• _What to work on_:
What is needed is an exact transcription of every entry below.

• _Source data_:
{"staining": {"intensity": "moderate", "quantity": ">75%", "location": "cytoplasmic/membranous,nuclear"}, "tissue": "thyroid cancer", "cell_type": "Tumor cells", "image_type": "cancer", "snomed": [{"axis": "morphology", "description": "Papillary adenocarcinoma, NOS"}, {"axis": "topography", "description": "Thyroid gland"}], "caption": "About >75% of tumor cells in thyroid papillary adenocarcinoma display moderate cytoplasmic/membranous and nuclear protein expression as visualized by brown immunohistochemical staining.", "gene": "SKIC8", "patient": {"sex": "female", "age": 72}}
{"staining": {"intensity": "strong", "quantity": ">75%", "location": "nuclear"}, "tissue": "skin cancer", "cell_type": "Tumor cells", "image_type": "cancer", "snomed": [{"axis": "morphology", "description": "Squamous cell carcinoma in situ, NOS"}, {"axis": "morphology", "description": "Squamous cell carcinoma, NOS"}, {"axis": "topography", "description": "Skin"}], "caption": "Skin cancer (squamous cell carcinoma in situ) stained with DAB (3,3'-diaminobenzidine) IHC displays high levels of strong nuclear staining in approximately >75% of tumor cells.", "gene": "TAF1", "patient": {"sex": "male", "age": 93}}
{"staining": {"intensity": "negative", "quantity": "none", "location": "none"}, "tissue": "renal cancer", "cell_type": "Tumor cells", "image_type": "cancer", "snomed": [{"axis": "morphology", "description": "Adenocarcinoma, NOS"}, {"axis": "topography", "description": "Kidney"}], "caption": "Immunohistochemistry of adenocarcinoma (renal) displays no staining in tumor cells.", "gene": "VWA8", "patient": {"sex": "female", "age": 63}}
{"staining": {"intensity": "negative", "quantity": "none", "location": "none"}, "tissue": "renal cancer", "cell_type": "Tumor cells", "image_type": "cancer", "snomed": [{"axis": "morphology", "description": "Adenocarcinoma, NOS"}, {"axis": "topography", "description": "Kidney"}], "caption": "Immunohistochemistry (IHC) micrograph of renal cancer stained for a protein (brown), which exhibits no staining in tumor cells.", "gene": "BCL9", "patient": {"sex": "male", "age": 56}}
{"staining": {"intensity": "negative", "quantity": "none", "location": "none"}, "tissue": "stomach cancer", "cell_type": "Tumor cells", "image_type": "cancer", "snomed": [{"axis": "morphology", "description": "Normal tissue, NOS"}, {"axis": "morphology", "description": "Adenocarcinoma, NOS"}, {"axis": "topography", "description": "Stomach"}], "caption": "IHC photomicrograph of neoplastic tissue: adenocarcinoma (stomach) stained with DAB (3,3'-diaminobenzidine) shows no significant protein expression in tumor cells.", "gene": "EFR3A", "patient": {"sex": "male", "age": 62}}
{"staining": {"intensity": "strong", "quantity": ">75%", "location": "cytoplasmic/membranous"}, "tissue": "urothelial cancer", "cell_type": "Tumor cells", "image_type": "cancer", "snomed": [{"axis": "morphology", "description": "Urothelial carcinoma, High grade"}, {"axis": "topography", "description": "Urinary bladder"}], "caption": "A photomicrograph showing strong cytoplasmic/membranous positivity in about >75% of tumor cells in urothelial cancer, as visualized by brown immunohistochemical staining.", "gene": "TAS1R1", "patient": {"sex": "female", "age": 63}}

• _Exercise response_:
{"staining": {"intensity": "moderate", "quantity": ">75%", "location": "cytoplasmic/membranous,nuclear"}, "tissue": "thyroid cancer", "cell_type": "Tumor cells", "image_type": "cancer", "snomed": [{"axis": "morphology", "description": "Papillary adenocarcinoma, NOS"}, {"axis": "topography", "description": "Thyroid gland"}], "caption": "About >75% of tumor cells in thyroid papillary adenocarcinoma display moderate cytoplasmic/membranous and nuclear protein expression as visualized by brown immunohistochemical staining.", "gene": "SKIC8", "patient": {"sex": "female", "age": 72}}
{"staining": {"intensity": "strong", "quantity": ">75%", "location": "nuclear"}, "tissue": "skin cancer", "cell_type": "Tumor cells", "image_type": "cancer", "snomed": [{"axis": "morphology", "description": "Squamous cell carcinoma in situ, NOS"}, {"axis": "morphology", "description": "Squamous cell carcinoma, NOS"}, {"axis": "topography", "description": "Skin"}], "caption": "Skin cancer (squamous cell carcinoma in situ) stained with DAB (3,3'-diaminobenzidine) IHC displays high levels of strong nuclear staining in approximately >75% of tumor cells.", "gene": "TAF1", "patient": {"sex": "male", "age": 93}}
{"staining": {"intensity": "negative", "quantity": "none", "location": "none"}, "tissue": "renal cancer", "cell_type": "Tumor cells", "image_type": "cancer", "snomed": [{"axis": "morphology", "description": "Adenocarcinoma, NOS"}, {"axis": "topography", "description": "Kidney"}], "caption": "Immunohistochemistry of adenocarcinoma (renal) displays no staining in tumor cells.", "gene": "VWA8", "patient": {"sex": "female", "age": 63}}
{"staining": {"intensity": "negative", "quantity": "none", "location": "none"}, "tissue": "renal cancer", "cell_type": "Tumor cells", "image_type": "cancer", "snomed": [{"axis": "morphology", "description": "Adenocarcinoma, NOS"}, {"axis": "topography", "description": "Kidney"}], "caption": "Immunohistochemistry (IHC) micrograph of renal cancer stained for a protein (brown), which exhibits no staining in tumor cells.", "gene": "BCL9", "patient": {"sex": "male", "age": 56}}
{"staining": {"intensity": "negative", "quantity": "none", "location": "none"}, "tissue": "stomach cancer", "cell_type": "Tumor cells", "image_type": "cancer", "snomed": [{"axis": "morphology", "description": "Normal tissue, NOS"}, {"axis": "morphology", "description": "Adenocarcinoma, NOS"}, {"axis": "topography", "description": "Stomach"}], "caption": "IHC photomicrograph of neoplastic tissue: adenocarcinoma (stomach) stained with DAB (3,3'-diaminobenzidine) shows no significant protein expression in tumor cells.", "gene": "EFR3A", "patient": {"sex": "male", "age": 62}}
{"staining": {"intensity": "strong", "quantity": ">75%", "location": "cytoplasmic/membranous"}, "tissue": "urothelial cancer", "cell_type": "Tumor cells", "image_type": "cancer", "snomed": [{"axis": "morphology", "description": "Urothelial carcinoma, High grade"}, {"axis": "topography", "description": "Urinary bladder"}], "caption": "A photomicrograph showing strong cytoplasmic/membranous positivity in about >75% of tumor cells in urothelial cancer, as visualized by brown immunohistochemical staining.", "gene": "TAS1R1", "patient": {"sex": "female", "age": 63}}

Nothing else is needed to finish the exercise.